WordPress.org

Make WordPress Core

Opened 7 years ago

Closed 7 years ago

Last modified 7 years ago

#24647 closed defect (bug) (invalid)

WordPress login page falls into HTTP 406 Not Acceptable error after a few clicks

Reported by: Ricardo2013 Owned by:
Milestone: Priority: normal
Severity: normal Version: 3.5.2
Component: General Keywords:
Focuses: Cc:

Description (last modified by SergeyBiryukov)

At first I thought this was just my own site, but then I tested a dummy site within the same web hosting account and finally a random WordPress site on the web.

This problem is very easy to reproduce. Simply go to wp-login.php and instead of logging in, click on the register link or on the "Lost your password?" link and the quickly press the back button to return to the login page.
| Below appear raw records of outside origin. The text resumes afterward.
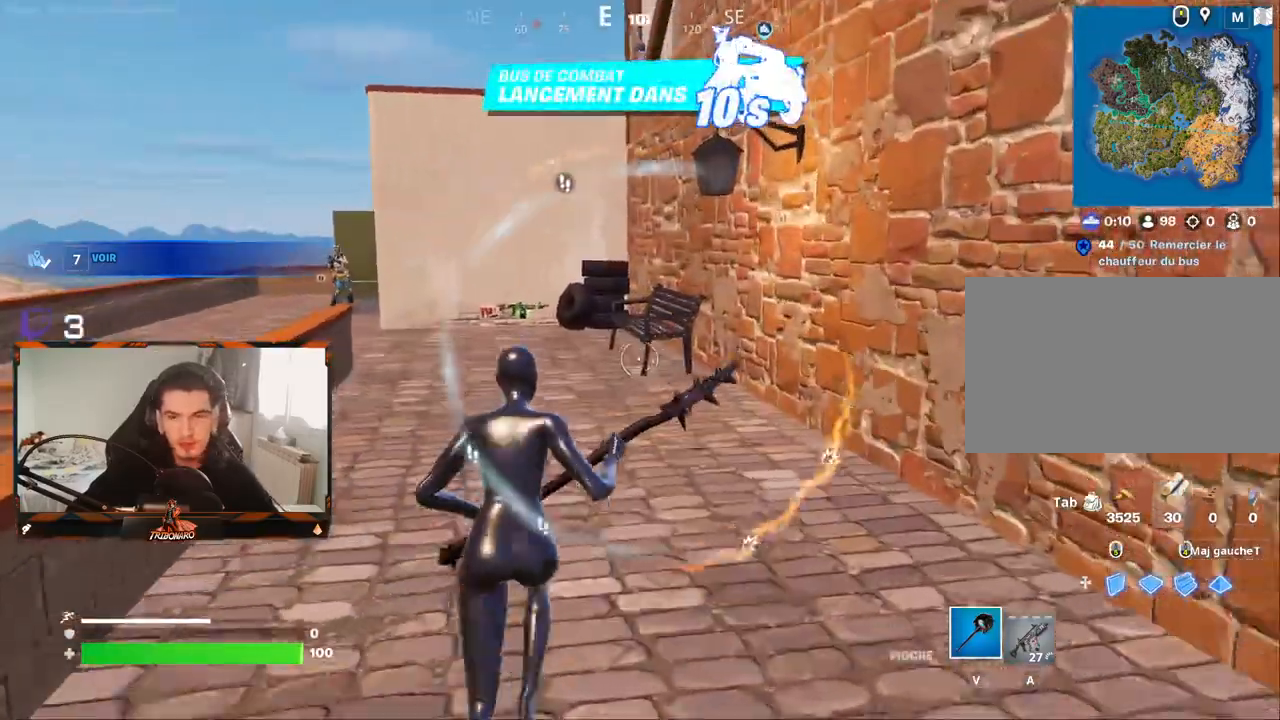
{"keys": ["z"], "mouse": [], "mouse_move": "down-left", "events": []}
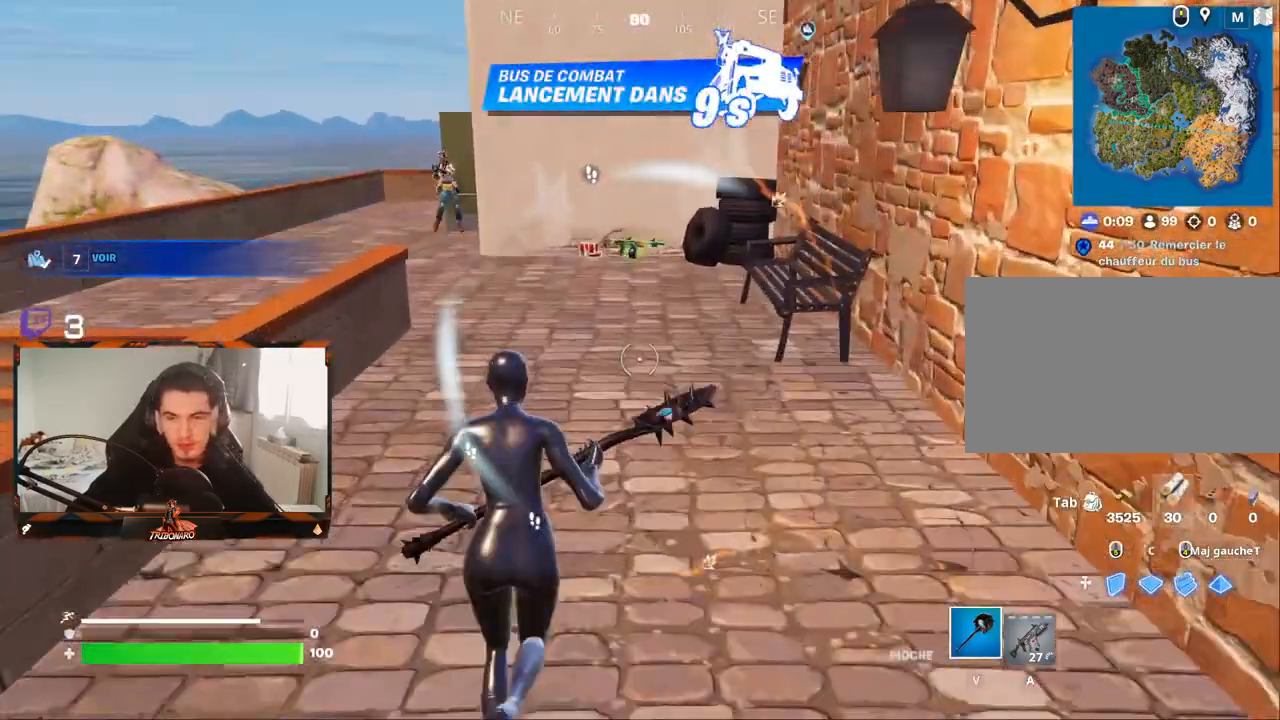
{"keys": ["z"], "mouse": [], "mouse_move": "down-left", "events": []}
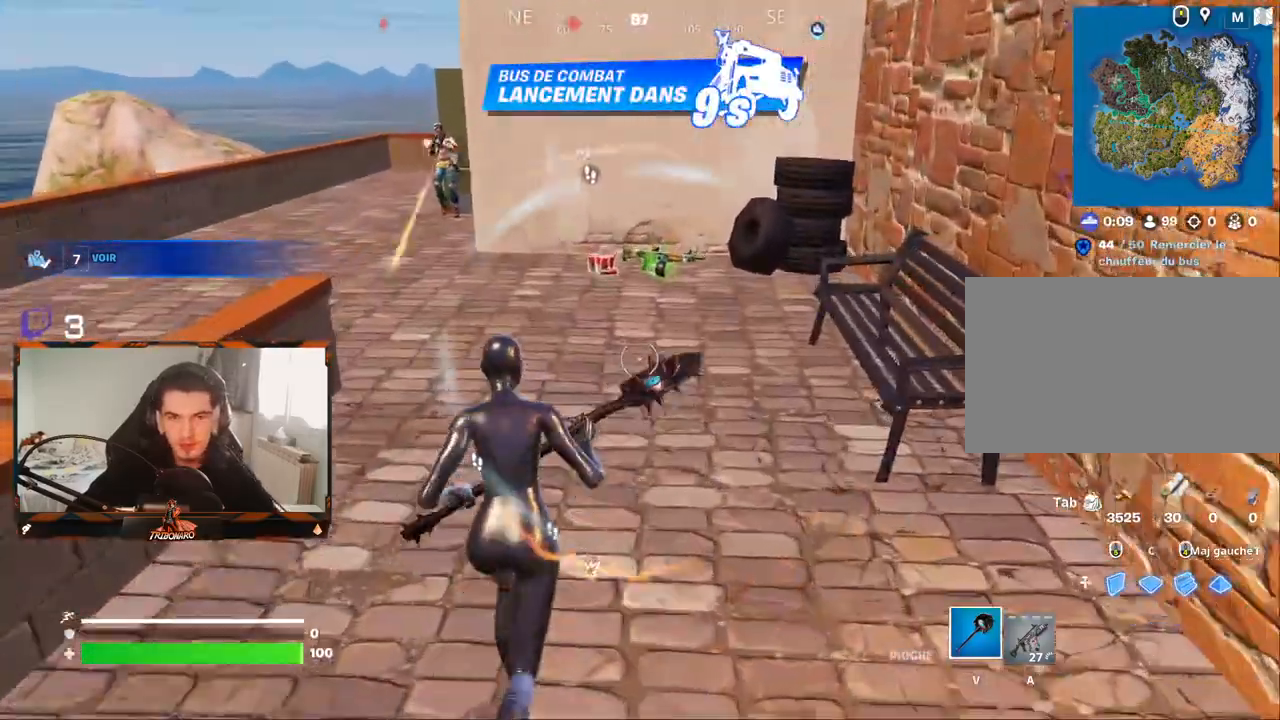
{"keys": ["z"], "mouse": ["wheel"], "mouse_move": "down", "events": [[434, "mouse_wheel", "down"]]}
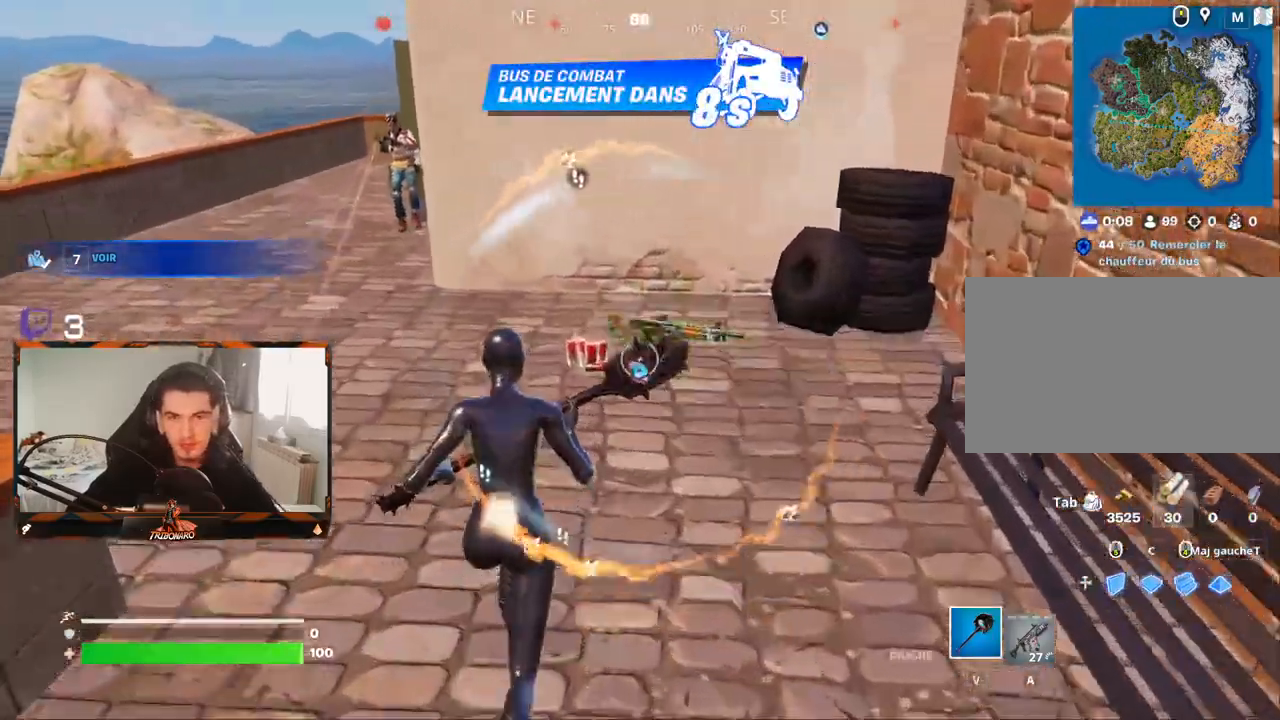
{"keys": ["z"], "mouse": [], "mouse_move": "left", "events": [[117, "mouse_wheel", "up"]]}
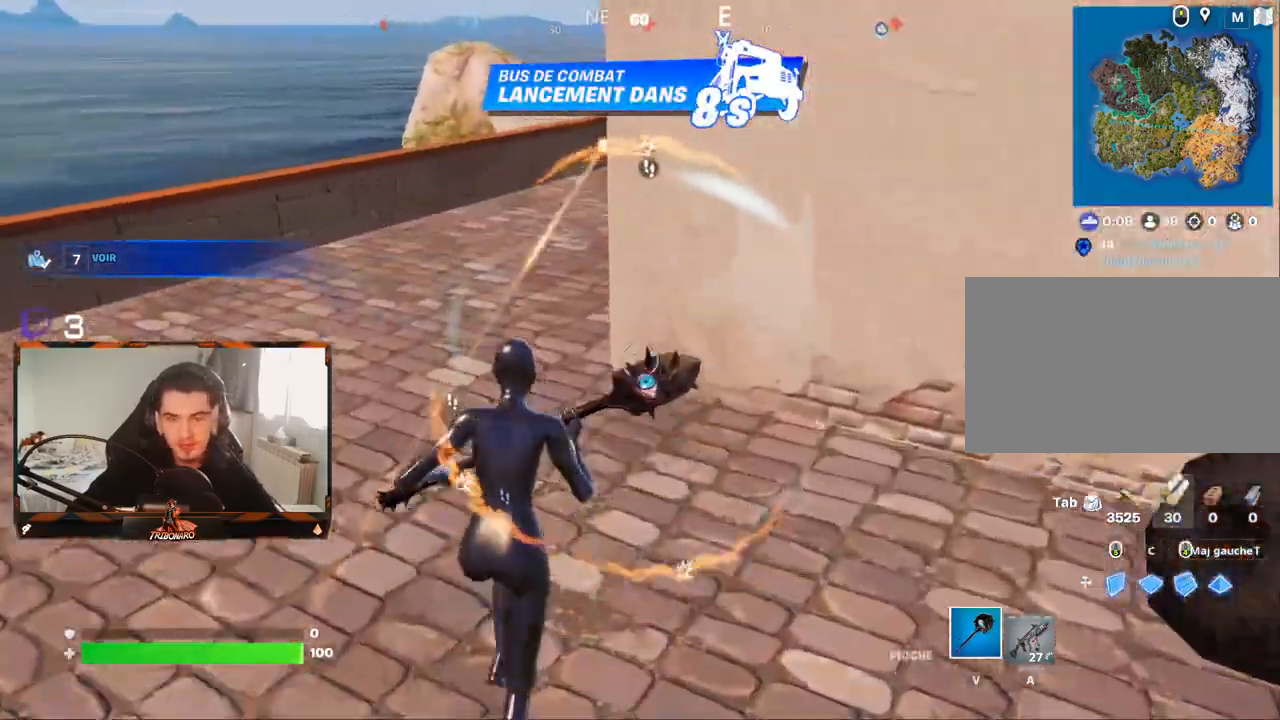
{"keys": ["z"], "mouse": [], "mouse_move": "right", "events": [[84, "q", "down"], [184, "e", "down"], [367, "e", "up"], [450, "q", "up"]]}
Repeat going to the register or lost password pages and returning to the login page several times, until you get the

HTTP 406 Not Acceptable error

This cripples the login mechanism for a few minutes at least. Excellent for a denial of service attack using only one computer.

Change History (12)

#1 @SergeyBiryukov
7 years ago

  • Description modified (diff)
  • Summary changed from Wordpress login page falls into HTTP 406 Not Acceptable error after a few clicks to WordPress login page falls into HTTP 406 Not Acceptable error after a few clicks

#2 @SergeyBiryukov
7 years ago

Could not reproduce on any of my installs. This sounds specific to a particular hosting provider.

#3 @Ricardo2013
7 years ago

Ok, I can reproduce it at my own site, and at

www.riversend.net.au
emanuelandthetruthaboutfishes.com

Wordpress.com sites are not vulnerable to this problem.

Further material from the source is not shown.